_DIRECTIONS_. Count the lines in the listing below that contain the string "which", treating uppercase and lowercase letters as different, and reply with only the number.

_SOURCE INFORMATION_.
■ ■ ■ ■

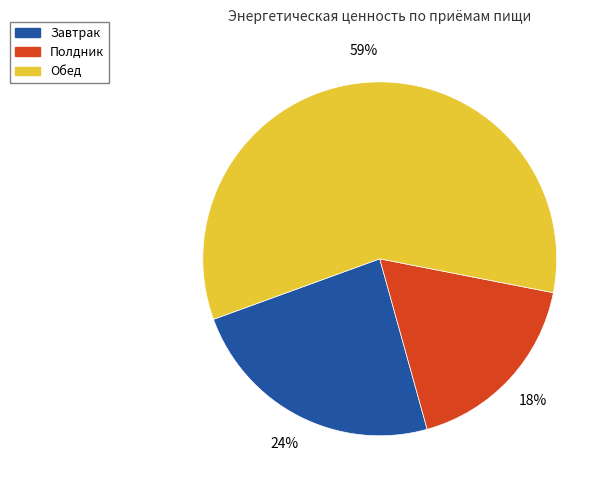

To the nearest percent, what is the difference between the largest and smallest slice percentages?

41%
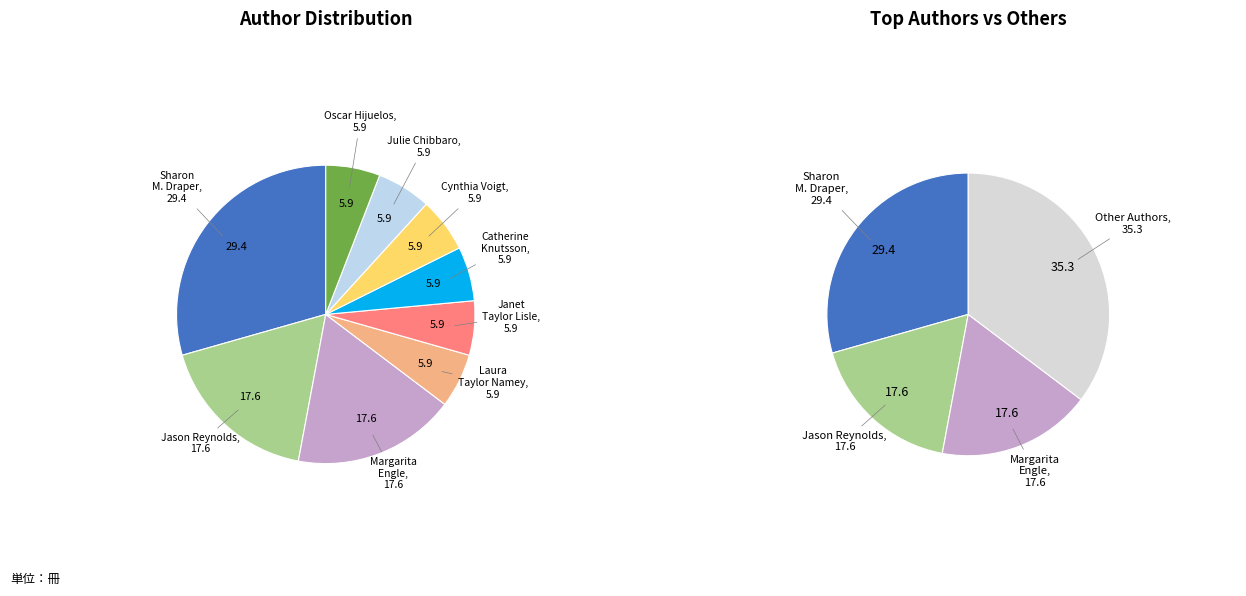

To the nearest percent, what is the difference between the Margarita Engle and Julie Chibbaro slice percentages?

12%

■ ■ ■ ■

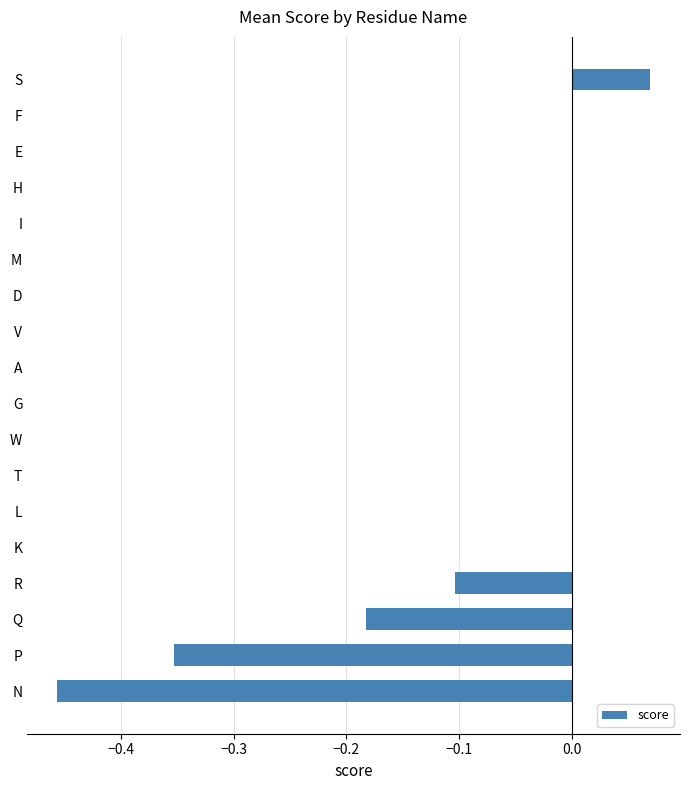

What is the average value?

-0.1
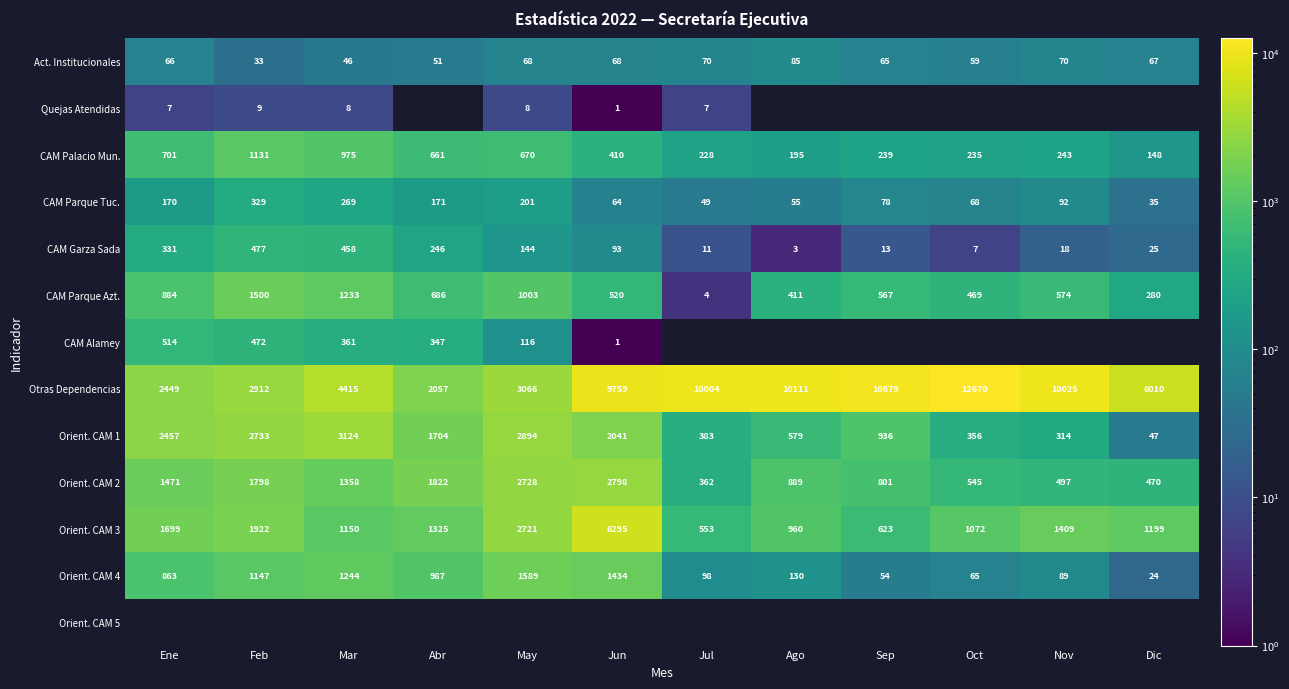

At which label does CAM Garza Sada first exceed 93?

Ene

■ ■ ■ ■

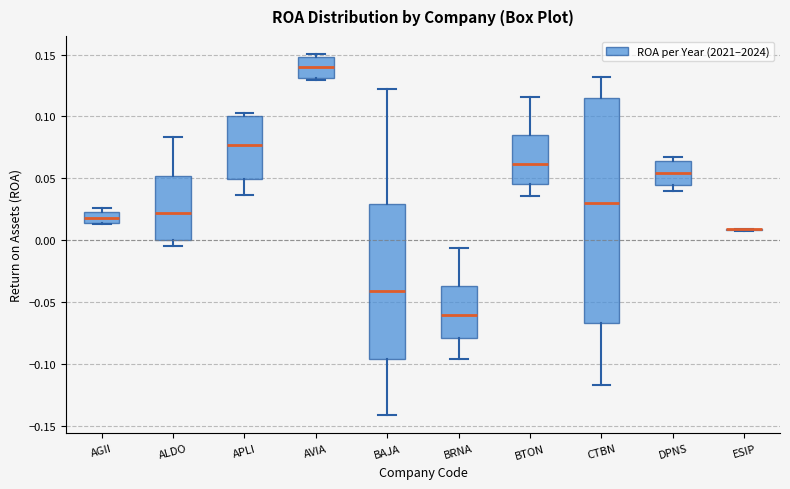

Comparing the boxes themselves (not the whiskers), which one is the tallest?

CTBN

■ ■ ■ ■

_THE ANSWER_. 2